[Description of the task] Copy out the data in full, keeping each line exactly as it reads.

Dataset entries
Segment Open

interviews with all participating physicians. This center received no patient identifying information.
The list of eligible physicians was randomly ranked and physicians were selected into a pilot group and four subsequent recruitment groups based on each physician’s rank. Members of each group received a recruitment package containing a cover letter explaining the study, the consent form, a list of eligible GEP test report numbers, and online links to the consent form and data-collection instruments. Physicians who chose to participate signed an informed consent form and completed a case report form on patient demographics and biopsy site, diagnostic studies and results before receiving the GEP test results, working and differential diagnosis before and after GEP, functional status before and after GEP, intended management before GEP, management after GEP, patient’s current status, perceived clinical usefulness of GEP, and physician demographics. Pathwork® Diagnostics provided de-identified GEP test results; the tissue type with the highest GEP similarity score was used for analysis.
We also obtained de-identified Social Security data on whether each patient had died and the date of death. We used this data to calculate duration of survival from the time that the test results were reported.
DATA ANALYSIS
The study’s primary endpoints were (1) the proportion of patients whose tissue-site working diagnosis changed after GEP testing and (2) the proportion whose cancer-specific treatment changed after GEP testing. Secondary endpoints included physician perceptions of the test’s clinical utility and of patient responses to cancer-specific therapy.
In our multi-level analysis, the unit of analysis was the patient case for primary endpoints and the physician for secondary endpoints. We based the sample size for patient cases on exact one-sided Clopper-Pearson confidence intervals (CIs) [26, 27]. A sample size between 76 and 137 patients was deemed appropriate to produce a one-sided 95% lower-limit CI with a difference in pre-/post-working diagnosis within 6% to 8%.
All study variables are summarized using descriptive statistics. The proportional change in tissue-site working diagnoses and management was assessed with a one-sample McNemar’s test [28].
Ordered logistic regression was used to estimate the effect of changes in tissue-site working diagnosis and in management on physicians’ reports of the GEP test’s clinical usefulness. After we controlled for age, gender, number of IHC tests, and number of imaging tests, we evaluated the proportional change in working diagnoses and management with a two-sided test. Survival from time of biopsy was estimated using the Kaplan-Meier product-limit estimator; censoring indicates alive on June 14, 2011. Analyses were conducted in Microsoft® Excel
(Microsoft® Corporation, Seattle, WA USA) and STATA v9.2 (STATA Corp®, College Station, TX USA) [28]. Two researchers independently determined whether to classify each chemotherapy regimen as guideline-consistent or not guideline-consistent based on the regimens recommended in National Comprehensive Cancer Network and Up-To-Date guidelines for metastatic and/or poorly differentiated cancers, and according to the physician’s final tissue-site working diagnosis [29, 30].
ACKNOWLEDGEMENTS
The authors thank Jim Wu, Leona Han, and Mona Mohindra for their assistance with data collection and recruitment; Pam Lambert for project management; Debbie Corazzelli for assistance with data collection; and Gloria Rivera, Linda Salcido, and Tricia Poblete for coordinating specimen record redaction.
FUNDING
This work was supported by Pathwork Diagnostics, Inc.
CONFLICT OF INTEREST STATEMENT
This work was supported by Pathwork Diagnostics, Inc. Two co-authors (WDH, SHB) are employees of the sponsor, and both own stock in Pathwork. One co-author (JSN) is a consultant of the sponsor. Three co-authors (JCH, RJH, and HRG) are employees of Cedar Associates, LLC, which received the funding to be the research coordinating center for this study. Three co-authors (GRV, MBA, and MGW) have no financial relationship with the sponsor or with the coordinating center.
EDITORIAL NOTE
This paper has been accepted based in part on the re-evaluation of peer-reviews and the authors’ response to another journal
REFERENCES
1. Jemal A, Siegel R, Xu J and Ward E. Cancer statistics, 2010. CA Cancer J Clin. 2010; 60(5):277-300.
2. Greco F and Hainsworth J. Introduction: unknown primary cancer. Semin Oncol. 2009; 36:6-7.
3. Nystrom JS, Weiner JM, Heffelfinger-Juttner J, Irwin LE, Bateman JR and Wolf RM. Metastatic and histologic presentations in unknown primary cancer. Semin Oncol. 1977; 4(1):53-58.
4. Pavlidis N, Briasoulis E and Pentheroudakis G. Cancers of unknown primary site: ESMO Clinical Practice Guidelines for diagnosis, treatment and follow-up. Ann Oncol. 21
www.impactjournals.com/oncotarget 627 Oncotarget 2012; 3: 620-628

Segment Closed

[Response below]
interviews with all participating physicians. This center received no patient identifying information.
The list of eligible physicians was randomly ranked and physicians were selected into a pilot group and four subsequent recruitment groups based on each physician’s rank. Members of each group received a recruitment package containing a cover letter explaining the study, the consent form, a list of eligible GEP test report numbers, and online links to the consent form and data-collection instruments. Physicians who chose to participate signed an informed consent form and completed a case report form on patient demographics and biopsy site, diagnostic studies and results before receiving the GEP test results, working and differential diagnosis before and after GEP, functional status before and after GEP, intended management before GEP, management after GEP, patient’s current status, perceived clinical usefulness of GEP, and physician demographics. Pathwork® Diagnostics provided de-identified GEP test results; the tissue type with the highest GEP similarity score was used for analysis.
We also obtained de-identified Social Security data on whether each patient had died and the date of death. We used this data to calculate duration of survival from the time that the test results were reported.
DATA ANALYSIS
The study’s primary endpoints were (1) the proportion of patients whose tissue-site working diagnosis changed after GEP testing and (2) the proportion whose cancer-specific treatment changed after GEP testing. Secondary endpoints included physician perceptions of the test’s clinical utility and of patient responses to cancer-specific therapy.
In our multi-level analysis, the unit of analysis was the patient case for primary endpoints and the physician for secondary endpoints. We based the sample size for patient cases on exact one-sided Clopper-Pearson confidence intervals (CIs) [26, 27]. A sample size between 76 and 137 patients was deemed appropriate to produce a one-sided 95% lower-limit CI with a difference in pre-/post-working diagnosis within 6% to 8%.
All study variables are summarized using descriptive statistics. The proportional change in tissue-site working diagnoses and management was assessed with a one-sample McNemar’s test [28].
Ordered logistic regression was used to estimate the effect of changes in tissue-site working diagnosis and in management on physicians’ reports of the GEP test’s clinical usefulness. After we controlled for age, gender, number of IHC tests, and number of imaging tests, we evaluated the proportional change in working diagnoses and management with a two-sided test. Survival from time of biopsy was estimated using the Kaplan-Meier product-limit estimator; censoring indicates alive on June 14, 2011. Analyses were conducted in Microsoft® Excel
(Microsoft® Corporation, Seattle, WA USA) and STATA v9.2 (STATA Corp®, College Station, TX USA) [28]. Two researchers independently determined whether to classify each chemotherapy regimen as guideline-consistent or not guideline-consistent based on the regimens recommended in National Comprehensive Cancer Network and Up-To-Date guidelines for metastatic and/or poorly differentiated cancers, and according to the physician’s final tissue-site working diagnosis [29, 30].
ACKNOWLEDGEMENTS
The authors thank Jim Wu, Leona Han, and Mona Mohindra for their assistance with data collection and recruitment; Pam Lambert for project management; Debbie Corazzelli for assistance with data collection; and Gloria Rivera, Linda Salcido, and Tricia Poblete for coordinating specimen record redaction.
FUNDING
This work was supported by Pathwork Diagnostics, Inc.
CONFLICT OF INTEREST STATEMENT
This work was supported by Pathwork Diagnostics, Inc. Two co-authors (WDH, SHB) are employees of the sponsor, and both own stock in Pathwork. One co-author (JSN) is a consultant of the sponsor. Three co-authors (JCH, RJH, and HRG) are employees of Cedar Associates, LLC, which received the funding to be the research coordinating center for this study. Three co-authors (GRV, MBA, and MGW) have no financial relationship with the sponsor or with the coordinating center.
EDITORIAL NOTE
This paper has been accepted based in part on the re-evaluation of peer-reviews and the authors’ response to another journal
REFERENCES
1. Jemal A, Siegel R, Xu J and Ward E. Cancer statistics, 2010. CA Cancer J Clin. 2010; 60(5):277-300.
2. Greco F and Hainsworth J. Introduction: unknown primary cancer. Semin Oncol. 2009; 36:6-7.
3. Nystrom JS, Weiner JM, Heffelfinger-Juttner J, Irwin LE, Bateman JR and Wolf RM. Metastatic and histologic presentations in unknown primary cancer. Semin Oncol. 1977; 4(1):53-58.
4. Pavlidis N, Briasoulis E and Pentheroudakis G. Cancers of unknown primary site: ESMO Clinical Practice Guidelines for diagnosis, treatment and follow-up. Ann Oncol. 21
www.impactjournals.com/oncotarget 627 Oncotarget 2012; 3: 620-628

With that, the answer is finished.